Responsabilidades da UHE Belo Monte
A Fundação Getúlio Vargas, contratada com recursos do empreendimento através do Plano de Desenvolvimento Regional Sustentável do Xingu, apresentou, em seu relatório anual, disponibilizado no último dia 04 de agosto, os “desafios” que ainda precisam ser enfrentados pela UHE Belo Monte: 1) saneamento básico em Altamira; 2) deslocamento compulsório no meio rural; 3) proteção territorial indígena; 4) engajamento na educação; 5) acesso à saúde; 6) atenção à saúde indígena; 7) controle do desmatamento; 8) capacidade institucional local; 9) acesso à informação, transparência e controle social.
Para o Ministério Público Federal (MPF), além de ser indispensável a efetiva implementação das ações do Plano Básico Ambiental, os impactos não previstos exigem a previsão de novas ações mitigatórias, capazes de tornarem a obra de Belo Monte suportável aos povos indígenas. “O que é preciso dizer ao governo federal é que, se a escolha governamental é usar o rio Xingu para gerar energia, isto tem que ser feito dentro da lei. Uma vez feita a escolha, não é dado ao Estado ou ao empreendedor se colocar acima da lei. Não existe possibilidade de uma licença de operação para Belo Monte sem haver uma readequação do processo”, conclui Thais Santi, procuradora da República em Altamira.
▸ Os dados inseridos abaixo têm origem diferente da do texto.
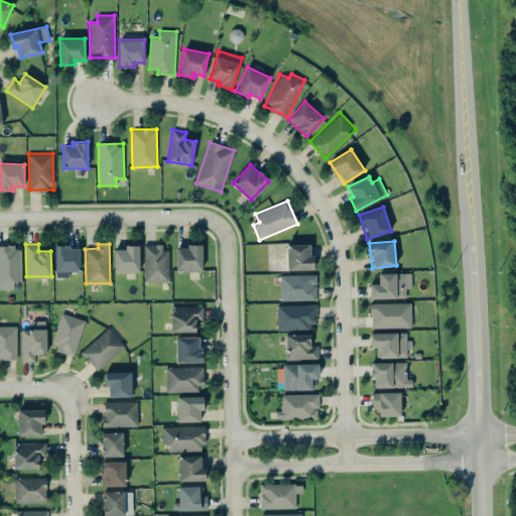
[(202,244),(186,244),(186,248),(176,248),(176,271),(202,271),(202,244)]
O relatório aprovado pelo CNDH será encaminhado, com suas devidas recomendações, para cada instituição responsável. Dentre os órgãos que receberão as recomendações estão o Ibama (entidade responsável pela concessão da licença de operação), os governos federal, estadual e municipais, de Justiça (Tribunal de Justiça, Defensoria Pública da União, Tribunal Regional Federal), bem como a própria Norte Energia, para que, além da ciência do relatório, inicie um processo de reconhecimento e reparação dos direitos humanos violados.